So on our trip through the South, after cruising along the Delta Blues Trail, then through Plantation Country, it was time to hit the Quarter and relax. We did. My sons couldn’t believe how alive the place was, especially at night. Yeah, it’s a different world–one you have to be careful in, which we discussed at length before I turned them loose, since you always have to watch your step in New Orleans.  With or without that, the food is incomparable.
Naturally they had to see the cemetery where that scene from Easy Rider was filmed. This wasn’t it, but those punks didn’t know that. They do know, however, that ER is an overrated flick which celebrates dope with uninformed recklessness–a fact that has done succeeding generations no good, including Dennis Hopper’s. But it was a sign of the times, and of that insane war in Southeast Asia. One thing that was great about the film, though, was how it really captured the spirit of revolution that was breaking out everywhere in ’69, which mainstream Hollywood was completely ignoring, being preoccupied with films like Beach Blanket Bingo. Was that revolution necessary? You bet. It just came with lots of baggage.

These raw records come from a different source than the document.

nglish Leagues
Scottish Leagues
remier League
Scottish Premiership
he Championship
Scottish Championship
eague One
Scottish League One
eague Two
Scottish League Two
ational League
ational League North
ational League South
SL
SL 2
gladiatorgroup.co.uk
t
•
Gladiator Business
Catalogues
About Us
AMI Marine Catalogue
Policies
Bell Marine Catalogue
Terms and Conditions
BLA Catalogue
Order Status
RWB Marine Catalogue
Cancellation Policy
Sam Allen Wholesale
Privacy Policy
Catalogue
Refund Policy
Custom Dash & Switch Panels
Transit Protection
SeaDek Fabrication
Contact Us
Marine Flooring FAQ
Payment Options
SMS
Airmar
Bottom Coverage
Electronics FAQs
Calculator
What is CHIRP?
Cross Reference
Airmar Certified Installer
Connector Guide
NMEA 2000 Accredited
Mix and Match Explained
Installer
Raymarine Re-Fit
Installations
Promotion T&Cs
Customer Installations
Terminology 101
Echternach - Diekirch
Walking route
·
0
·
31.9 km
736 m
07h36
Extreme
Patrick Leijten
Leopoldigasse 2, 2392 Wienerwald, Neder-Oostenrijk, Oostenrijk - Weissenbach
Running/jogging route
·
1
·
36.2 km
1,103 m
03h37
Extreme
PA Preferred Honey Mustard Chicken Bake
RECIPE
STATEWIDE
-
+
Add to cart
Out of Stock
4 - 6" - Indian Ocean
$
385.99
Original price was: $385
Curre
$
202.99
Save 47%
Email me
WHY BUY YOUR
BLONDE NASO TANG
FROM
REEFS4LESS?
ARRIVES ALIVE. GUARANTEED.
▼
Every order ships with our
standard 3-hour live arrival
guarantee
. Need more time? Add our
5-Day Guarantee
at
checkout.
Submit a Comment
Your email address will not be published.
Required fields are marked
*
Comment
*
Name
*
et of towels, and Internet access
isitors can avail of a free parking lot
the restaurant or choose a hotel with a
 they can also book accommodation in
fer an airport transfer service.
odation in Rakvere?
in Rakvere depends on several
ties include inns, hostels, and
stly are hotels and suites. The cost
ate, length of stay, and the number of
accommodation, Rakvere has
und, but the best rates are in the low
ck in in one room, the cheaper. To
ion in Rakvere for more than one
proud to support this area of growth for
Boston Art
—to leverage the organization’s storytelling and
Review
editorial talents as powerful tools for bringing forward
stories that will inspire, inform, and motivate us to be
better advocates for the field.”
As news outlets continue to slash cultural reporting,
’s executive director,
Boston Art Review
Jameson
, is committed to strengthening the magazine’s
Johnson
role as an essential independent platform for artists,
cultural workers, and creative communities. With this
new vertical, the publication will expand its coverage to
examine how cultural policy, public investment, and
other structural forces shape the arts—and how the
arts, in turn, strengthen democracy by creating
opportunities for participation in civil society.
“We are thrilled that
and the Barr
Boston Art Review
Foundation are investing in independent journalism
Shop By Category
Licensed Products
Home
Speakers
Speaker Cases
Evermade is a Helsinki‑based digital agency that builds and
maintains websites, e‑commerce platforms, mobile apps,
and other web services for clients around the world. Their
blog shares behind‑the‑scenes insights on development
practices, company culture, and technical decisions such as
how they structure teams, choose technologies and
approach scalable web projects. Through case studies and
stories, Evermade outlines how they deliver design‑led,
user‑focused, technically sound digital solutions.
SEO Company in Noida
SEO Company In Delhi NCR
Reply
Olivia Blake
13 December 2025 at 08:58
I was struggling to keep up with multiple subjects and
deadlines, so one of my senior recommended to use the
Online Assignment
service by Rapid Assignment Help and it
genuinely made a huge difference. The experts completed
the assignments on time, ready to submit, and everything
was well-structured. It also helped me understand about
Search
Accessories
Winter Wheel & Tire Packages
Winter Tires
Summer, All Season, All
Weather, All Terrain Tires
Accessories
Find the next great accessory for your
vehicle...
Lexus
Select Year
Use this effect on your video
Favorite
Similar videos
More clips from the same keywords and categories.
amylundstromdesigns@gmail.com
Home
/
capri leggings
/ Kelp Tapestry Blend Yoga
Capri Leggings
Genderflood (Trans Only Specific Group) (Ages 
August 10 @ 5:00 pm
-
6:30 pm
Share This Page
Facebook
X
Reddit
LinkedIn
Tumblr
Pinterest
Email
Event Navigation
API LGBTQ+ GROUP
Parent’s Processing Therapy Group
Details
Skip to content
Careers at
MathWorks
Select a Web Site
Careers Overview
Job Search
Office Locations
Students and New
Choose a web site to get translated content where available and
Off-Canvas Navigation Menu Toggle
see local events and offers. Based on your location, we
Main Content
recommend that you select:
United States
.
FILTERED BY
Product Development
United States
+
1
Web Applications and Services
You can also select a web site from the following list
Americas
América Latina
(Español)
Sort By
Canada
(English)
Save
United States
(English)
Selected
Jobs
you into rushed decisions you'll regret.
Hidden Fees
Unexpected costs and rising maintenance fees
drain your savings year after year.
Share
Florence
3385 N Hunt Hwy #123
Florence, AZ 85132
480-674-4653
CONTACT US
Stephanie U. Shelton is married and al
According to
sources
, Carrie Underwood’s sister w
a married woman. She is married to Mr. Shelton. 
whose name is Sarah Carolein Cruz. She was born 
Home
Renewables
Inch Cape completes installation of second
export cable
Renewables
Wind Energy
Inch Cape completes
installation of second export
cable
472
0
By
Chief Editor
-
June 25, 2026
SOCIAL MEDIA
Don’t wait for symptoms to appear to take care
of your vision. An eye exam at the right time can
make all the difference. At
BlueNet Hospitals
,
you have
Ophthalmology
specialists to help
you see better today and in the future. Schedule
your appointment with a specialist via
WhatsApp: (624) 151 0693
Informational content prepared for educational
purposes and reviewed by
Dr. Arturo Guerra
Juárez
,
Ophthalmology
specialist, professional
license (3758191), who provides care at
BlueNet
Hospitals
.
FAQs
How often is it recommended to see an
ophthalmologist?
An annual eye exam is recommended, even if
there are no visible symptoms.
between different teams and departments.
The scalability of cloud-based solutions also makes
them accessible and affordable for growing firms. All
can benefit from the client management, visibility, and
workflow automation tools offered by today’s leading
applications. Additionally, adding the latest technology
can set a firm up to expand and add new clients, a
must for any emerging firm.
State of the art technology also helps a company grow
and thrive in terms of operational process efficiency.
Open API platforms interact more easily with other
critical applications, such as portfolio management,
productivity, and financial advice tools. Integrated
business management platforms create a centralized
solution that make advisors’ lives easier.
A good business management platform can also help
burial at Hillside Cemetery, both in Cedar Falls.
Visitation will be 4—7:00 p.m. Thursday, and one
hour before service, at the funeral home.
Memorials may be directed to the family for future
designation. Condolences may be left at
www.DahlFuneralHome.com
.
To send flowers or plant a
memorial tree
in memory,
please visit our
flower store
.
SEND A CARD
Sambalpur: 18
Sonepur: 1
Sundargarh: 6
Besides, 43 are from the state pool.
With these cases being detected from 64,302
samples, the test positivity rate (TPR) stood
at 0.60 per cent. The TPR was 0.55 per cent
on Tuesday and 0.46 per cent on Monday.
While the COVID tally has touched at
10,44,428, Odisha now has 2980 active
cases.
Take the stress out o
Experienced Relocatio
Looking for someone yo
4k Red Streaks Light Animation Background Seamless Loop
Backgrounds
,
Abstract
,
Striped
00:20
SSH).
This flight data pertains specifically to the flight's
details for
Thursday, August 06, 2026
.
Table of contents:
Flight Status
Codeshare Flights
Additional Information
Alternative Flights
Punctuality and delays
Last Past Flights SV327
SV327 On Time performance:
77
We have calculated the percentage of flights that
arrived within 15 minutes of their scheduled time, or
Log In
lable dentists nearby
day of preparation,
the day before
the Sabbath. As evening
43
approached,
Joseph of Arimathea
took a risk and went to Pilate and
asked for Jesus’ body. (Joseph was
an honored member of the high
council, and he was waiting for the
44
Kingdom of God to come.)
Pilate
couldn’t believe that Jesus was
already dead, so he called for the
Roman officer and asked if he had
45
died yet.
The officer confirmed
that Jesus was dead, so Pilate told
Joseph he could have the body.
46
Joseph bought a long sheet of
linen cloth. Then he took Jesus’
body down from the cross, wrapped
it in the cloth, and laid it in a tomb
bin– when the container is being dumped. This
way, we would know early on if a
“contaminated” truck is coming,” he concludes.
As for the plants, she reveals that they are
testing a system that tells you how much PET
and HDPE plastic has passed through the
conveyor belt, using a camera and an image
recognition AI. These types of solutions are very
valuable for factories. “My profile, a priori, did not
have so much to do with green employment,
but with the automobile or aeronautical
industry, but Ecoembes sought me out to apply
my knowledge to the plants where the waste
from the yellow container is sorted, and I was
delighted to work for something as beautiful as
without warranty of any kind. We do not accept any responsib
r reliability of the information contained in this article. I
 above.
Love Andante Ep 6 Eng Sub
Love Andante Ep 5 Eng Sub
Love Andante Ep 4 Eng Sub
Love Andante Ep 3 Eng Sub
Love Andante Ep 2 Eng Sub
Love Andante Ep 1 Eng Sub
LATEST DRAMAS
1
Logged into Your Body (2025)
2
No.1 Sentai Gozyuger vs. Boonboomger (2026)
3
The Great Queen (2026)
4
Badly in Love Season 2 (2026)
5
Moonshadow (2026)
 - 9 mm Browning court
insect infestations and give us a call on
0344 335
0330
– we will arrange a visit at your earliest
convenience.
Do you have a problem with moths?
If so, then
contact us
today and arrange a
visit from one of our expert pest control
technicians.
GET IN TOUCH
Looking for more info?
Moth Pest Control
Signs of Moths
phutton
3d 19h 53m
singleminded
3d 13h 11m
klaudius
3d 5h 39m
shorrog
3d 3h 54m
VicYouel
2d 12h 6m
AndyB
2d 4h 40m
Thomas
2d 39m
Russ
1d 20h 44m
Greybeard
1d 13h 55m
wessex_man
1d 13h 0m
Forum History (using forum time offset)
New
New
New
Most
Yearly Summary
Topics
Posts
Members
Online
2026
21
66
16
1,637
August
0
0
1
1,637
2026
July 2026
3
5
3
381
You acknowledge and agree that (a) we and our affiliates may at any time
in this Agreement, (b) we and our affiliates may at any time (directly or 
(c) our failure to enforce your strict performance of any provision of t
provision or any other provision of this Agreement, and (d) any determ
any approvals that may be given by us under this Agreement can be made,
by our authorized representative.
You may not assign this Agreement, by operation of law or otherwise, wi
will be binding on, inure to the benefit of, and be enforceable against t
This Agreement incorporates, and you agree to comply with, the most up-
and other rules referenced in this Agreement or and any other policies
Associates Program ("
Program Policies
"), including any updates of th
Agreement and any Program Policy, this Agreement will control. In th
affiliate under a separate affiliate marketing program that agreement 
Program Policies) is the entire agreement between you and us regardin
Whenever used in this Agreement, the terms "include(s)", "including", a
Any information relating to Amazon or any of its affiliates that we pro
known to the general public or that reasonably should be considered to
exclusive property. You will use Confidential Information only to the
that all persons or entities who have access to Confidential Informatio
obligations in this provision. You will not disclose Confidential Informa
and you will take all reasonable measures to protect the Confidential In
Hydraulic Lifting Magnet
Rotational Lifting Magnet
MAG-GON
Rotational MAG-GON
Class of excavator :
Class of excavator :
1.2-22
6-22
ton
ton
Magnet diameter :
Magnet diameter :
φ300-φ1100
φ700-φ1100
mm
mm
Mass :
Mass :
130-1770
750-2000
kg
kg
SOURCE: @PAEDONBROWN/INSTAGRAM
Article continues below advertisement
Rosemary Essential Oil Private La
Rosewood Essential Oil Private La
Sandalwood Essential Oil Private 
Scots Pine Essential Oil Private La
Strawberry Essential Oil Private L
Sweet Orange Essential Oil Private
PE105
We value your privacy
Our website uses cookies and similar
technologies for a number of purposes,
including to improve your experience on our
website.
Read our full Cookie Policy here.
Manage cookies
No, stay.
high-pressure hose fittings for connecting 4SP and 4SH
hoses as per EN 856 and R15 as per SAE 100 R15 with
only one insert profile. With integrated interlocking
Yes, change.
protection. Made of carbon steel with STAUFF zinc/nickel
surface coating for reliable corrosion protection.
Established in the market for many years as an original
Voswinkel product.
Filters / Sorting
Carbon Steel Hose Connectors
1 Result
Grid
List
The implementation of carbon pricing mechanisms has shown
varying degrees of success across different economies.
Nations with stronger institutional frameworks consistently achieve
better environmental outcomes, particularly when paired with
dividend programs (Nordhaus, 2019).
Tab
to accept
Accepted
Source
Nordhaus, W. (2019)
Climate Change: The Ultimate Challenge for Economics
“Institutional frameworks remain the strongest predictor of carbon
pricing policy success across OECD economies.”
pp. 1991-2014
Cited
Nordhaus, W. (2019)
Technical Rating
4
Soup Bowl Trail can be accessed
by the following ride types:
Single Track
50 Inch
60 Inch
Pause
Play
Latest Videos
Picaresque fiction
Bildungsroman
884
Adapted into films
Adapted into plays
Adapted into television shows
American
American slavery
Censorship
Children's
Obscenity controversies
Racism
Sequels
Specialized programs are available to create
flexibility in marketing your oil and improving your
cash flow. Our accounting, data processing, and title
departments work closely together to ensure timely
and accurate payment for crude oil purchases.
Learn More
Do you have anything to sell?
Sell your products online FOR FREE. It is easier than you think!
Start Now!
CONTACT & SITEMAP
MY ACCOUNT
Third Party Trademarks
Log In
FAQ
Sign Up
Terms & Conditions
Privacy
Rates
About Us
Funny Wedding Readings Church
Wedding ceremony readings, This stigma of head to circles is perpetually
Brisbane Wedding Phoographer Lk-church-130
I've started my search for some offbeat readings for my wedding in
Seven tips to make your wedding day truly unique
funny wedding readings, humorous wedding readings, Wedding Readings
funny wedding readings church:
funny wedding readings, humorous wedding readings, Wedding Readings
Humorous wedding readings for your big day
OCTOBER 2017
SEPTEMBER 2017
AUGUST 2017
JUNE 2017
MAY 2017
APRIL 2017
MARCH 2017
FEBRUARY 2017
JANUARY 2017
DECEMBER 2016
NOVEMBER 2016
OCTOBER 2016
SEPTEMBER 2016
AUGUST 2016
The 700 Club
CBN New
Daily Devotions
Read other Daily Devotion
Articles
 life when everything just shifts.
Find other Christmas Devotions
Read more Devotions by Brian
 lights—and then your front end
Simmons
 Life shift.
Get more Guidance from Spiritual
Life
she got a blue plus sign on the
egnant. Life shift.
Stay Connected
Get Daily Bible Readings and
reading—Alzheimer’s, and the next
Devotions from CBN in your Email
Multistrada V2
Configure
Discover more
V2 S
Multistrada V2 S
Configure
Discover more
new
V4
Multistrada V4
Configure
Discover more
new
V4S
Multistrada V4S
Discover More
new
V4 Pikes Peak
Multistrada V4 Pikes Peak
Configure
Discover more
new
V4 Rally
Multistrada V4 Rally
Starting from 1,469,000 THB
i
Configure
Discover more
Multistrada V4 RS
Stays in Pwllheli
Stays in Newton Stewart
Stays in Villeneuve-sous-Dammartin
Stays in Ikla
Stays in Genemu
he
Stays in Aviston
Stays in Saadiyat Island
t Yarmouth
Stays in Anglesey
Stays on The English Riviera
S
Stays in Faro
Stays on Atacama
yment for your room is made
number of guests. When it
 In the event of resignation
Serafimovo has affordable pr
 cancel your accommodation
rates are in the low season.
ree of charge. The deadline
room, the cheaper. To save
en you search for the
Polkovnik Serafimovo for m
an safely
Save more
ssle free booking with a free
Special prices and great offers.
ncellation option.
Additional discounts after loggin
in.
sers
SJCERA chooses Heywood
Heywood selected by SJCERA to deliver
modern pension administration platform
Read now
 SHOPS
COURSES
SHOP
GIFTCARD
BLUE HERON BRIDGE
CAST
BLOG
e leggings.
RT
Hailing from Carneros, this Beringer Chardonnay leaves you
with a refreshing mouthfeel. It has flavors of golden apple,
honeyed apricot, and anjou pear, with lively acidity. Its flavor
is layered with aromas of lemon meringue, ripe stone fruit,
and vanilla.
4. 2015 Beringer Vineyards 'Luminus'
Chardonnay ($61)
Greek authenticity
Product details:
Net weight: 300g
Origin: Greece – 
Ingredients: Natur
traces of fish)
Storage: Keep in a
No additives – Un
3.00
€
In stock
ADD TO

We also hiked the swamps to the south of the city, where unfortunately the gators were all in hibernation but the armadillos and copperheads sure weren’t.
Our hotel, the Andrew Jackson, was built in the 19th century and had this fine courtyard with banana trees and a fountain. A nice place to sip coffee and read a book during the day.  Also a good place in the evenings, before dinner, to sip wine and talk history. It was here that my sons learned the definition of aperitif.
Tragically, a week after we left, a popular bartender was Shot and Killed during a holdup that took place at 8:00 in the evening, a mere three blocks east of our hotel. This was a part of the Quarter that my sons were under strict orders to not enter.  The woman’s killers? Three fifteen-year-old kids out of a nearby ghetto who got hold of a handgun, and doubtless fell under bad influences before doing so. Their mothers convinced them to turn themselves in, and looks like they’ll be tried as adults. Now, if it weren’t for America’s reprehensible gun laws, do you think this tragedy would have taken place?
On our last day we went to the Lower Ninth Ward, but that is a different post.